D’autres mouvements sonores sont aussi à souligner, notamment pour leur côté éruptif, brouillant la linéarité du quotidien de la famille Höss, comme s’il s’agissait d’une manifestation parasite tapie dans le revers de l’espace filmé. Cette dimension autre dont on sent qu’elle existe par la propagation aléatoire d’une voix parasite durant tout le film, se retrouve aussi au niveau visuel, par l’intermédiaire d’une opposition très marquée entre les trois couleurs principales : le noir, le blanc et le rouge avec pour nuances complémentaires le gris, le brun et le vert. Cette opposition se manifeste dès l’ouverture du film où l’écran noir cède la place à un paysage champêtre baigné de lumière.

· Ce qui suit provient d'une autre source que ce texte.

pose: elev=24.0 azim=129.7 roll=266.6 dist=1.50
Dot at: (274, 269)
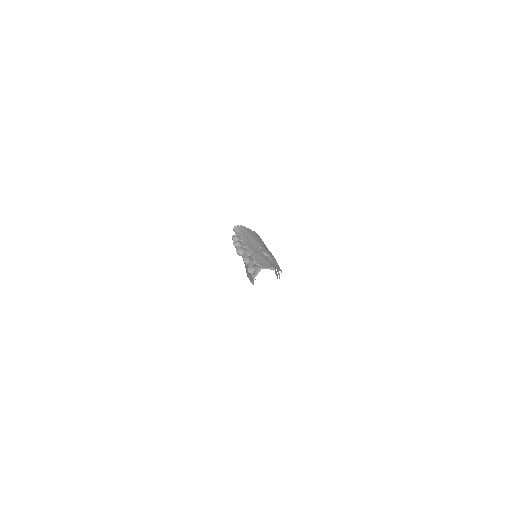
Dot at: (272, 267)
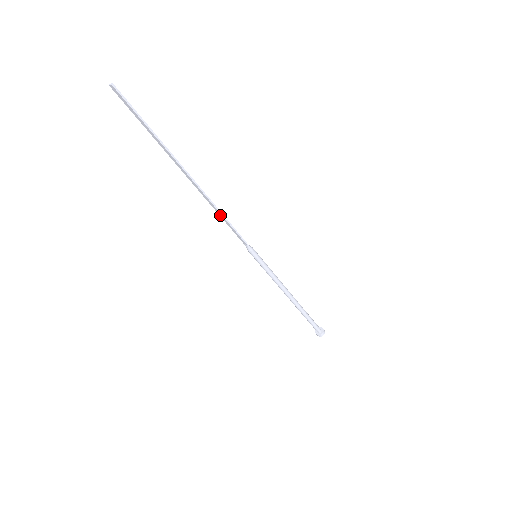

Contraste que l’on retrouve aussi symboliquement, lorsque l’on découvre le jardin de la maison Höss, parfaitement entretenu, avec des enfants qui jouent, et en arrière-plan l’imposante silhouette d’un mirador derrière un mur de séparation en béton surplombé de barbelés électrifiés. Jeux d’enfants et mirador se télescopent dans la même image. Innocence et surveillance concentrationnaire, pour ne pas dire mort, au même endroit, à la même place. Il n’y a pas de rupture de ton, les deux font partis du même espace, et c’est cela qui rend la chose inquiétante.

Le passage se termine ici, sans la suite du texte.